Nous avons eu l’occasion, récemment, de mettre en évidence le fait que le ministre français des Affaires étrangères était atteint d’un syndrome grave, celui du dédoublement de la personnalité. En demandant la libération « sans condition » du franco-israélien, le caporal Gilad Shalit capturé sur son char à Gaza par le Hamas, et en se refusant d’exiger la libération du franco-palestinien, Salah Hamouri condamné pour rien à 7 ans de prison par les autorités israéliennes, il montrait que pour lui il y avait Français et Français.
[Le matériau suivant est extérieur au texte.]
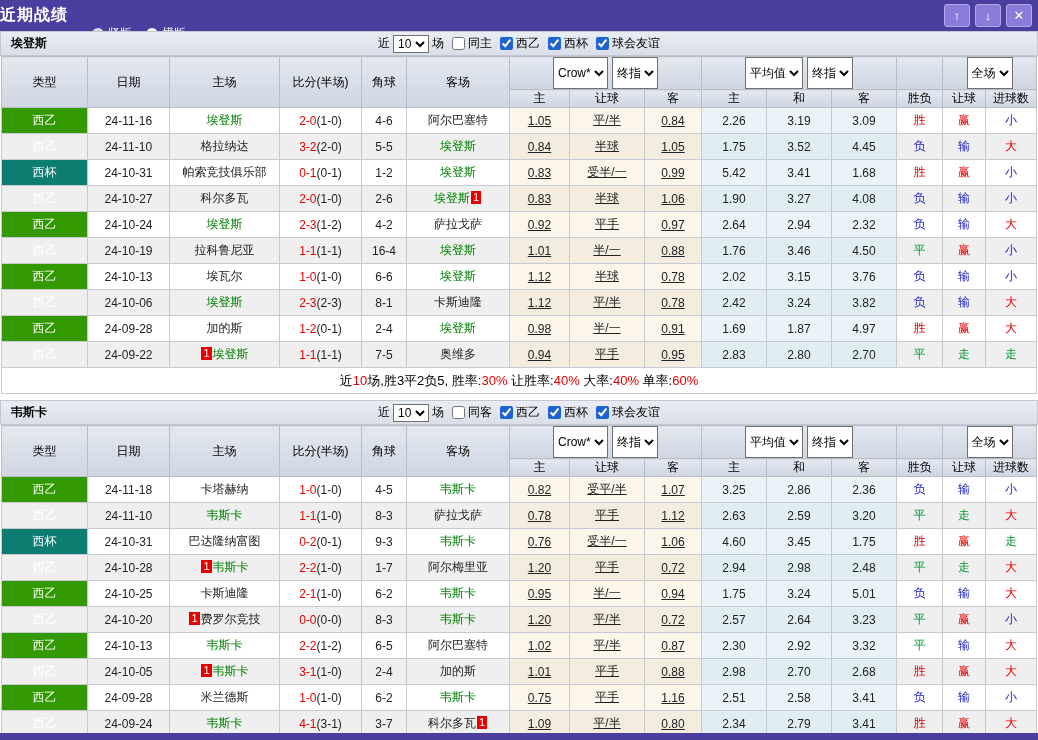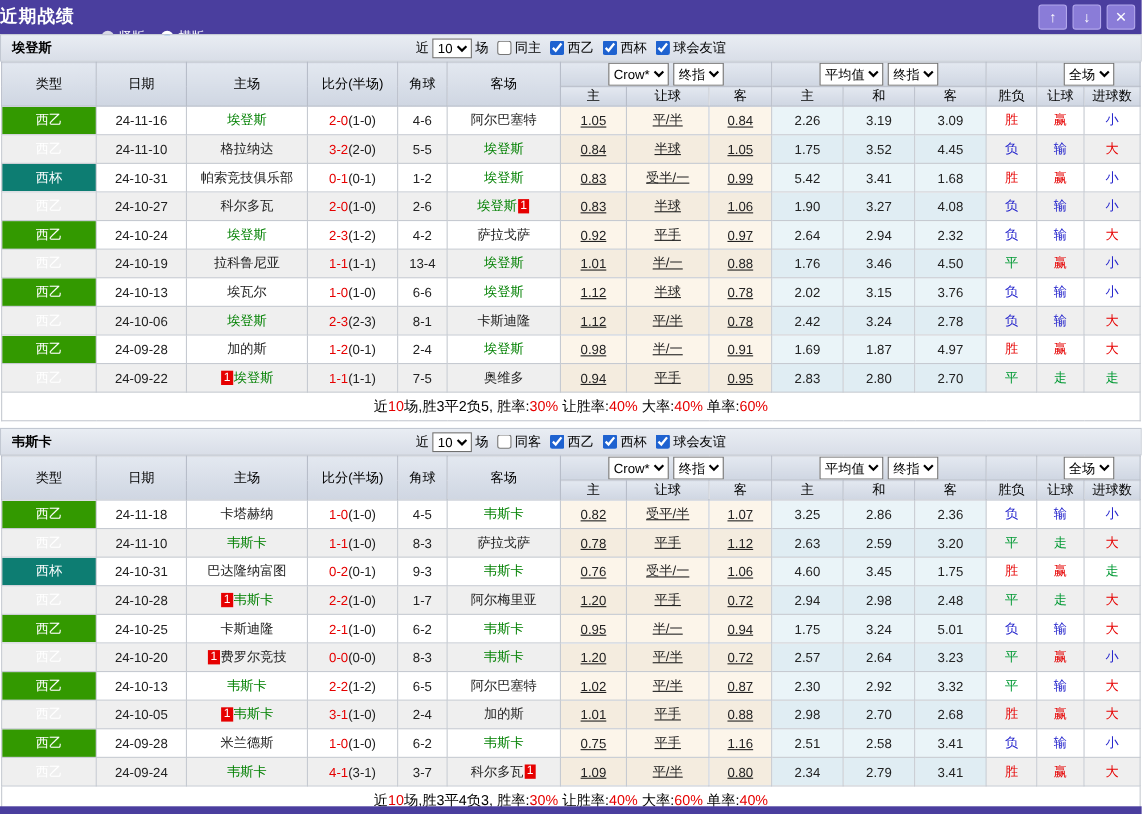--- a/index.html
+++ b/index.html
@@ -42,7 +42,7 @@
   thead th { background:linear-gradient(#e3e8f0,#cfd6e2); font-size:12px; color:#000; border-color:#b7bdc9; }
   tr.hdr-top th { height:21px; }
   tr.hdr-bot th { height:17px; }
-  thead select { font-size:12px; height:21px; border:1px solid #707070; background:#fff; margin:0 2px; }
+  thead select { font-size:12px; height:32px; border:1px solid #707070; background:#fff; margin:0 2px; }
   tbody td { height:26px; font-size:12px; color:#222; background:#fff; }
   tr.alt td { background:#efefef; }
   td.cream { background:#fcf5ea;text-decoration:underline; }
Son sens de l’universalité des droits de l’Homme est du même coup mis en cause fondamentalement et son crédit atteint. Si ce n’était que le sien cela ne serait pas spécialement important, mais c’est que, désormais ministre, c’est le crédit de la France qu’il atteint et qui est atteint. Et cela n’est pas acceptable pas plus que n’était acceptable sa non-condamnation de l’intervention américaine, pourtant hors la loi, en Irak.
Mais avant de rencontrer les dirigeants israéliens le dimanche 5 octobre à Jérusalem, B. Kouchner a commis une déclaration des plus dangereuses. En effet, tout en expliquant que ce n’était pas la « solution », il a toutefois et par avance donné comme un feu vert à Israël pour non pas « manger », ainsi qu’il est écrit curieusement dans une première version, mais « frapper » l’Iran qui se doterait de l’arme nucléaire. Cela, personne ne peut le confirmer ni l’infirmer – M. El Baradeï au premier chef –, ce qui rend légitime le fait que tout le monde demande à ce pays, et exige de ses dirigeants, de respecter les termes du TNP dont l’Iran est signataire. Reste que les déclarations de Bernard Kouchner sont pure folie. Imagine-t-on les conséquences incalculables, pour toute la région mais aussi pour le monde, d’une frappe israélienne contre l’Iran ?
C’est d’autant plus inacceptable qu’ Israël, qui dispose de l’arme nucléaire suite à la vente par la France d’une centrale atomique à des fins civiles, n’est pas signataire dudit traité de non-prolifération nucléaire et que ses dirigeants, toutes tendances confondues, s’y refusent catégoriquement. Mais ce pays, comme l’Inde et le Pakistan dans la même situation, possède bien l’arme nucléaire (200 têtes, dit-on) et non seulement il refuse d’adhérer au TNP mais il refuse également de faire du Moyen-Orient une zone exempte de toute arme de destruction massive.
De « l’humanitaire » Bernard Kouchner a une bien curieuse conception. Un champ de ruines et de morts, un monde dans une guerre mondiale qui résulterait d’une frappe israélienne de l’Iran – voilà ce que le locataire du Quai d’Orsay envisage froidement. Ce Docteur Folamour des temps modernes ne doit pas laisser libre cours à sa fantasmagorie « rédemptrice ».
Il serait plus que temps qu’on en tire toutes les conclusions. On ne peut pas laisser la diplomatie française porter le treillis et le M16 en bandoulière, se transformant ainsi en fauteur de guerre dans le monde contemporain. Ce n’est responsable. Ce n’est ni son intérêt ni celui de la planète.
L’esprit de responsabilité doit reprendre place au Quai d’Orsay dont le titulaire ne peut être un adepte de la fameuse formule de Louis XV : « Après moi le déluge ! ». La question est maintenant posée.